Linköping Üniversitesi’ndeki araştırmacılar, daha önce bilinmeyen bir şey olan organik güneş pillerinde enerjinin nasıl aktığını haritaladı.
Fosil içermeyen bir enerji kaynağına geçiş için verimli ve çevre dostu güneş pilleri gerekiyor. Buradan hareketle Linköping Üniversitesi’ndeki araştırmacılar, fulleren olmayan organik güneş pillerinde verici/alıcı arayüzlerinde enerji seviyesi hizalamasının haritaladı. Daha verimli güneş pillerine katkıda bulunabilecek sonuçlar Nature Communications‘da yayınlandı.
Günümüzde güneş enerjisi dünyanın enerji ihtiyacının yaklaşık yüzde ikisini karşılasa da bundan çok daha fazla potansiyele sahip. Öyle ki güneş ışınlarının içerdiği enerji bugünkü ve gelecekteki ihtiyaçları fazlasıyla karşılamaya yeter. Bu enerji kaynağından yararlanmak için üretimi ucuz ve çevre dostu olan güneş pillerine ihtiyaç var. Ayrıca, güneş ışınlarının büyük bir bölümünü emmede ve elektrik enerjisine dönüştürmede verimli olmaları gerekir.

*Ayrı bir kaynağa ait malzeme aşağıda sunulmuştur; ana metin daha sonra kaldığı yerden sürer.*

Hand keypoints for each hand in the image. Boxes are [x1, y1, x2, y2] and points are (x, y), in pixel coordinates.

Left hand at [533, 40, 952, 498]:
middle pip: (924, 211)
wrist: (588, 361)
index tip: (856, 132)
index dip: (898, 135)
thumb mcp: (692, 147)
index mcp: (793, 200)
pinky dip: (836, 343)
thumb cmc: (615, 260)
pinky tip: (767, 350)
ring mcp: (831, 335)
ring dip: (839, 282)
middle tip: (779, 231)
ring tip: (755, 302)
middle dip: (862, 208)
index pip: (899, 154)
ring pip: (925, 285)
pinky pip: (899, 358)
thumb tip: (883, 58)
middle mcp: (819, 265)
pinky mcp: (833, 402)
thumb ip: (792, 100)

Organik yarı iletkenlere dayalı organik güneş pilleri, giderek sürdürülebilir bir seçenek olarak daha fazla ortaya çıkıyor. Ancak birkaç yıl öncesine kadar verimlilik açısından geleneksel silikon bazlı güneş pilleri ile karşılaştırılamazlardı. Bunun nedeni ise kaçınılmaz olduğu düşünülen yük ayrımındaki enerji kaybıydı. Ancak 2016’da Linköping Üniversitesi’ndeki bir araştırma ekibi, Hong Kong’daki meslektaşlarıyla birlikte elektronun deliğinden daha kolay kaçmasına yardımcı olan farklı donör-alıcı malzemeler kullanarak enerji kaybını önlemenin mümkün olduğunu gösterdi. Sonuçta enerji kaybı daha sonra azaldı ve verimlilik arttı. Sorun ise kimsenin tam olarak nasıl olduğunu bilmemesiydi. Öyle ki, bilim insanları bunun işe yaradığını görse de nedenini bilmiyordu.

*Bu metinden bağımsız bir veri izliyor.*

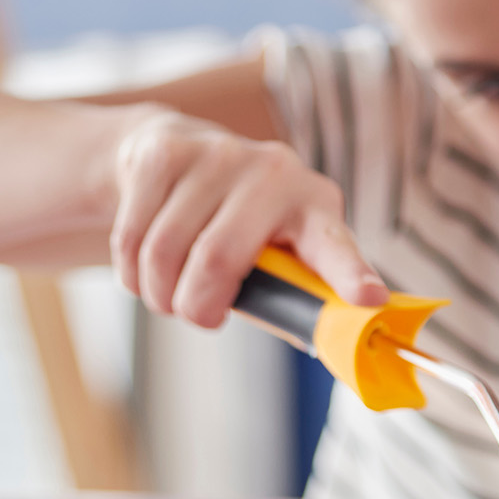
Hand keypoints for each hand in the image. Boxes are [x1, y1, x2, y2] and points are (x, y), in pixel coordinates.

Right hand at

Günümüzde ise Linköping Üniversitesi’ndeki aynı araştırma ekibinden bazıları, bu araştırma alanında anlaşmazlığa yol açan gizemi çözdü. Araştırmacılar Nature Communications’da yayınladıkları yeni bir çalışmada enerji kayıplarını en aza indirmek için hangi enerji seviyelerinin gerekli olduğunu belirledi. Bu bağlamda bilim insanları daha sonra enerji verimli yük ayrımının arkasındaki mekanizmayı haritalayabildi. Bu sistematik haritalama, organik güneş pillerinin gelişimi için yeni bir yola işaret ediyor.
Linköping Üniversitesi Organik Elektronik Laboratuvarı’nda Prof. Mats Fahlman araştırma sonucuyla ilgili şu bilgileri aktardı: “Organik güneş pillerinin tam potansiyelinden yararlanılabilmesi için nasıl çalıştıklarına dair net bir resme ihtiyaç var. Şimdi o resmi elde ettik. Bu, yeni verimli ve sürdürülebilir güneş pili malzemelerinin nasıl oluşturulacağının daha iyi anlaşılmasını sağlıyor.”